* _Try it_: Count the lines of data below that include "down". Provide only the number.

* _Dataset content_:

--------------------

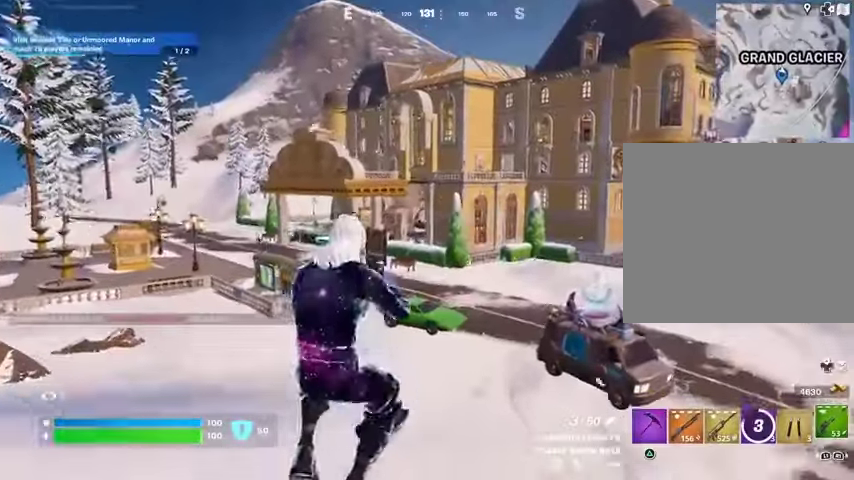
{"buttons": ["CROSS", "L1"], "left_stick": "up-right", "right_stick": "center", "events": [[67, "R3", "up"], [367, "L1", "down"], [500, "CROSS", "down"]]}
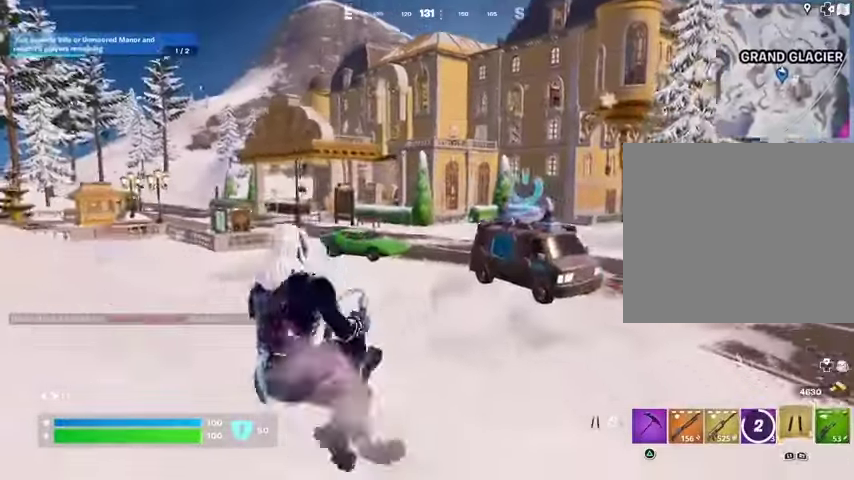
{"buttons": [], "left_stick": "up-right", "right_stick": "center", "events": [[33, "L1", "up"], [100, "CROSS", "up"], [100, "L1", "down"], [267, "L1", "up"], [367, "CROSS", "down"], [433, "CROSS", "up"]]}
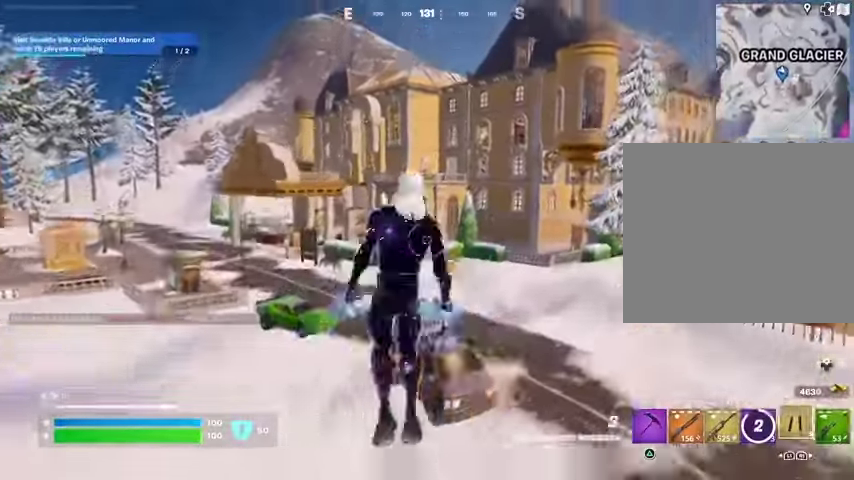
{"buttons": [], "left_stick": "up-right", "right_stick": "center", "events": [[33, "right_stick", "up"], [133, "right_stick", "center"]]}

--------------------

* _Your response_: 2